◆ SUPPLIED TEXT
:::
For record-keeping purposes only, records showing the balance of each Participant’s Account shall be maintained.
4.Measuring Funds
(a)Initial Elections. A Participant shall elect one or more Measuring Funds for deemed investments in accordance with procedures established by the Administrator. If the Participant makes no such election, the Participant shall be deemed to have elected the Default Measuring Fund as the Measuring Fund.
(b)Change in Measuring Fund Election. The portion of the Participant’s Account which is deemed to have been invested in a Measuring Fund pursuant to this Section 4 shall be deemed to remain so invested in accordance with procedures established by the Administrator. The Participant shall be able to change Measuring Fund elections pursuant to procedures established by the Administrator.
(c)Actual Investment in Measuring Funds Not Required. Although the benefit payable to a Participant hereunder may be measured by the value of deemed investments designated by the Participant pursuant to this Section 4, the Company need not actually make any such investments. In the event the Company, in its sole discretion, makes any such investment, such investment shall be solely for the Company’s own account and the Participant shall have no right, title or interest in any such investments.
5.Distributions
(a)Separation from Service of Participant Who is a Key Employee. The Account Balance of a Key Employee shall be paid on the first business day that is at least six months after the date on which the Key Employee has a Separation from Service other than due to such Key Employee’s death (or, if earlier, upon the date of the Key Employee’s death following such
Separation from Service or, if that date is not a business day, the next business day thereafter). However, the Administrator may make payment on any other day to the extent that such payment is treated as being paid on the date specified in the previous sentence under Treasury Regulations section 1.409A-3(d), which permits payments to be made later within the same calendar year, or if later, within 2-1/2 months following the specified date, provided that the Participant is not permitted to designate the taxable year of payment. For purposes of determining the amount payable to the Participant, the Participant’s Account will be valued as of the date the payment is processed.
(b)Separation from Service of Participant Who is Not a Key Employee. Upon the Separation from Service of a Participant who is not a Key Employee, his or her Account Balance shall be paid in a lump sum as of the last business day of the month following the month of the Participant’s Separation from Service. However, the Administrator may make payment on any other day to the extent that such payment is treated as being paid on the date specified in the previous sentence under Treasury Regulations section 1.409A-3(d), which permits payments to be made within thirty days before the specified date and later within the same calendar year, or if later, within 2-1/2 months following the specified date, provided that the Participant is not permitted to designate the taxable year of payment. For purposes of determining the amount payable to the Participant, the Participant’s Account will be valued as of the date the payment is processed.
:::
◆ SOURCE EXCERPT
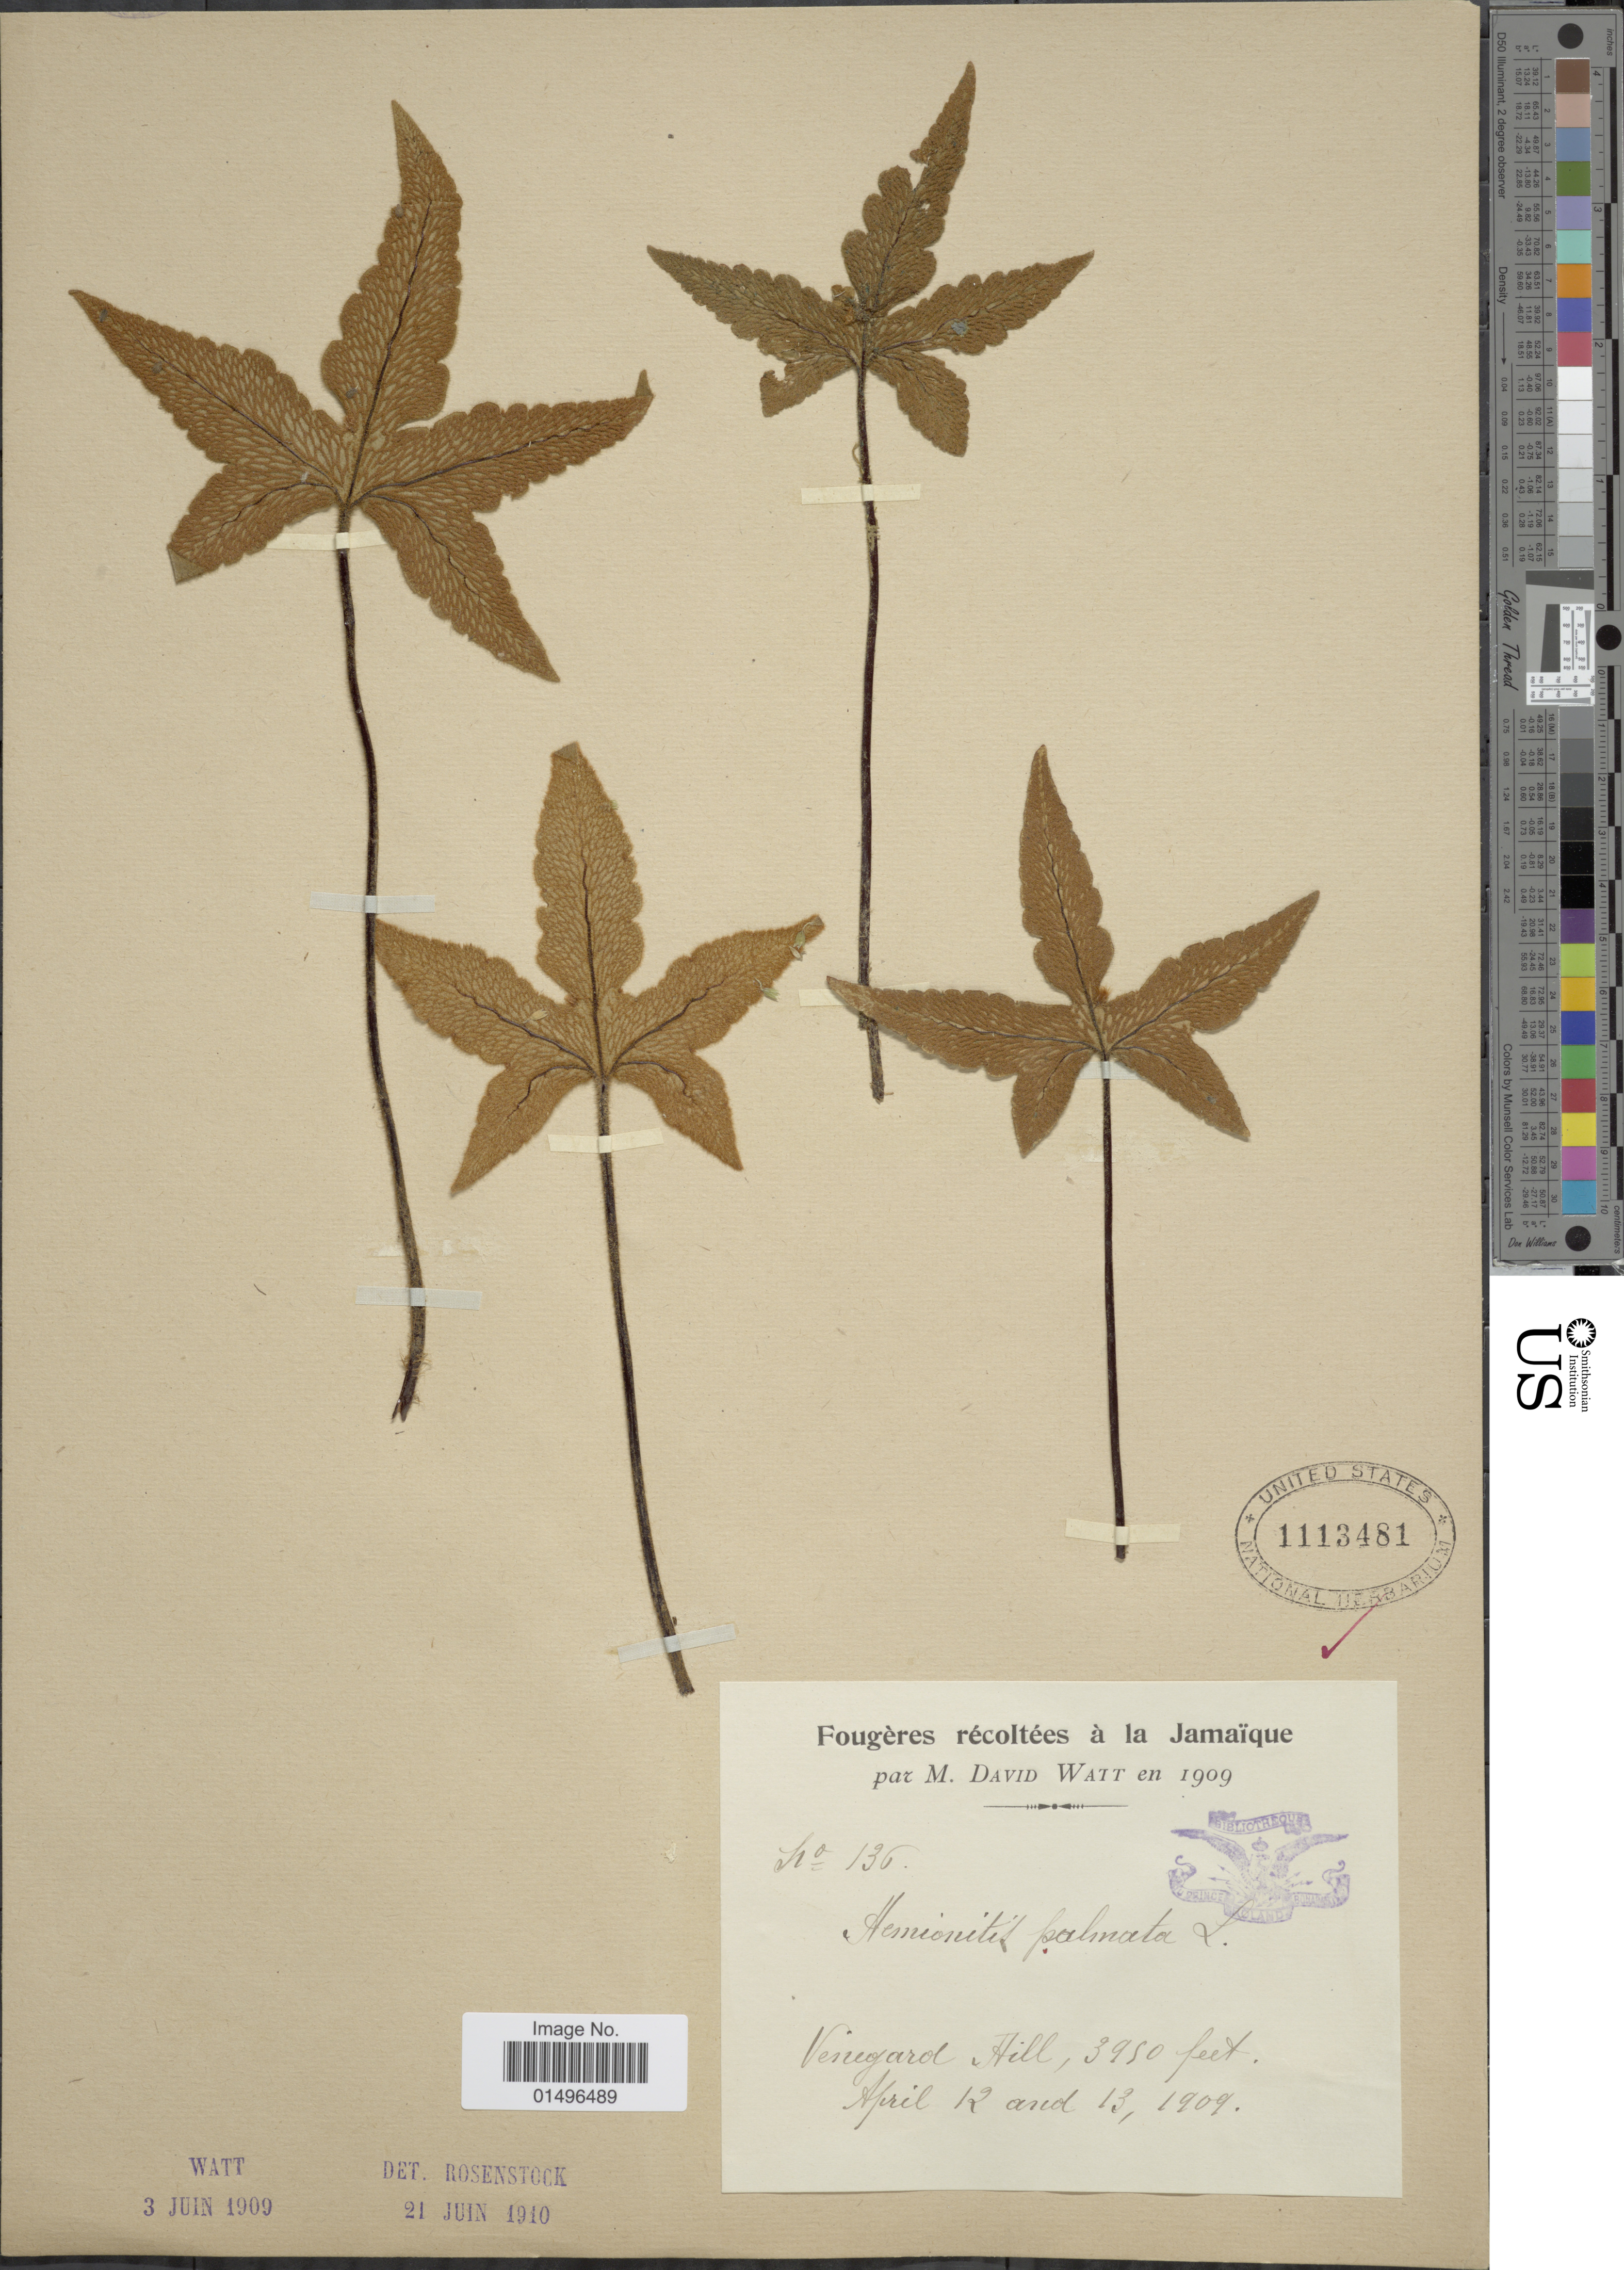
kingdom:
:::
◆ WORK REQUIRED
Please copy the plan excerpt from "(b)Change in Measuring" to "in any such investments.", swapping "Company" for "Employer". The lines above have no connection to the plan excerpt.

◆ CORRECT ANSWER
(b)Change in Measuring Fund Election. The portion of the Participant’s Account which is deemed to have been invested in a Measuring Fund pursuant to this Section 4 shall be deemed to remain so invested in accordance with procedures established by the Administrator. The Participant shall be able to change Measuring Fund elections pursuant to procedures established by the Administrator.
(c)Actual Investment in Measuring Funds Not Required. Although the benefit payable to a Participant hereunder may be measured by the value of deemed investments designated by the Participant pursuant to this Section 4, the Employer need not actually make any such investments. In the event the Employer, in its sole discretion, makes any such investment, such investment shall be solely for the Employer’s own account and the Participant shall have no right, title or interest in any such investments.